TASK INPUTS:
◆ ◆ ◆ ◆ ◆

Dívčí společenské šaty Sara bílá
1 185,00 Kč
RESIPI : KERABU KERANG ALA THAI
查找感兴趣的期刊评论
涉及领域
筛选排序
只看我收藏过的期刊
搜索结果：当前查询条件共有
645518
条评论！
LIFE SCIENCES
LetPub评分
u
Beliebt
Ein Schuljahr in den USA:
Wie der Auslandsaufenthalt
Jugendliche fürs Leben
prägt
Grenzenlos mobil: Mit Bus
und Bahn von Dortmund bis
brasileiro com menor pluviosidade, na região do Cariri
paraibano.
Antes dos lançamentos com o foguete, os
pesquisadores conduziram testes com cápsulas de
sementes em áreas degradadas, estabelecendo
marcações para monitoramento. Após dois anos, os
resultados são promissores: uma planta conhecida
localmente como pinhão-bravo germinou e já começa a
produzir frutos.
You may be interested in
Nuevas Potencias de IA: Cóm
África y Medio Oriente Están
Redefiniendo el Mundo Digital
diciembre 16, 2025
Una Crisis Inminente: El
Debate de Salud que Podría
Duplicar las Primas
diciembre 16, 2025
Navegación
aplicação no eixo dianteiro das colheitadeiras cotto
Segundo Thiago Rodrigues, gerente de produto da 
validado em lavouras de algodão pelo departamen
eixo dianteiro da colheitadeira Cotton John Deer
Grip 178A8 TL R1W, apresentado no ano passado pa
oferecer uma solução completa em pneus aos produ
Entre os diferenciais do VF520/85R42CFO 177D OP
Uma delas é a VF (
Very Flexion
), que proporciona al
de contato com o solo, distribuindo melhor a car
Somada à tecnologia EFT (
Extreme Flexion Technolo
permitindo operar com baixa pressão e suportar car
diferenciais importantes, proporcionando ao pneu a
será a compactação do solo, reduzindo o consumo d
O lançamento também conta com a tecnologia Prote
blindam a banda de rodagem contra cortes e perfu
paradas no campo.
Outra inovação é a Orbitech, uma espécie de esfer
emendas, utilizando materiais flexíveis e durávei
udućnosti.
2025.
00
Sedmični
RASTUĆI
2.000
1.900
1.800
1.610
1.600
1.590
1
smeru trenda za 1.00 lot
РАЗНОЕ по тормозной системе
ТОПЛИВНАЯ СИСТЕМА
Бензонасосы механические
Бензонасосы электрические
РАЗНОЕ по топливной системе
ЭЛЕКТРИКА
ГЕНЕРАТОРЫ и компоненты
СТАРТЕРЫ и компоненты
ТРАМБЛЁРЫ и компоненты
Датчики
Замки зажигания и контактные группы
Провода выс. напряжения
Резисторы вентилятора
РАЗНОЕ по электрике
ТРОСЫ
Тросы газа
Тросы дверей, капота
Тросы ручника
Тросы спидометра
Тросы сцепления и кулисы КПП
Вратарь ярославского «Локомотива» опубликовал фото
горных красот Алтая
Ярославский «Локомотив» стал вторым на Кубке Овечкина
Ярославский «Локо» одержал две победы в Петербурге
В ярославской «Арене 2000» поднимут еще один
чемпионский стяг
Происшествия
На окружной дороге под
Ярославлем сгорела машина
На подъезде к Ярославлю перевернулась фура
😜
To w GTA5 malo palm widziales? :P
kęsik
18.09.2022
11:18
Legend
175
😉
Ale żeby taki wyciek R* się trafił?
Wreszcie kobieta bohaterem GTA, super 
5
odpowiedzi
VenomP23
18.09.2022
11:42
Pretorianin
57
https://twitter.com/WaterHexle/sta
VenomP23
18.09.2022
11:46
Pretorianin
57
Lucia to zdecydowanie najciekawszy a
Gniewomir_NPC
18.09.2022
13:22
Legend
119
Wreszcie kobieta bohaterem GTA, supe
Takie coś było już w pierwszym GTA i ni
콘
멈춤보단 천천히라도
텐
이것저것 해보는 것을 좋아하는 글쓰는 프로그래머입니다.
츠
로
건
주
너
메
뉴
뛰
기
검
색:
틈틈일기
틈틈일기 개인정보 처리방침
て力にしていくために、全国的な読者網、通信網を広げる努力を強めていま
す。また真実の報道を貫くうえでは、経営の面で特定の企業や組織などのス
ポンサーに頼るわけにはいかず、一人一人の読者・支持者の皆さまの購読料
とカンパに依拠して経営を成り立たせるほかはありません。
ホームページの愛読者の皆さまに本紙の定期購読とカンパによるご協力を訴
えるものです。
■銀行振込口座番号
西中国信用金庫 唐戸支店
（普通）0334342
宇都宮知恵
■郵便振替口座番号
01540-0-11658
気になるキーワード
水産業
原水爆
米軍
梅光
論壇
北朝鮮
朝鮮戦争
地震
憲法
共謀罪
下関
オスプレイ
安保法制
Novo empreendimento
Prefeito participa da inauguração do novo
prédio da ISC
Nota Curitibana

◆ ◆ ◆ ◆ ◆

WHAT IS NEEDED: From the material above, return every line that contains "компоненты".

PROBLEM SOLUTION:
ГЕНЕРАТОРЫ и компоненты
СТАРТЕРЫ и компоненты
ТРАМБЛЁРЫ и компоненты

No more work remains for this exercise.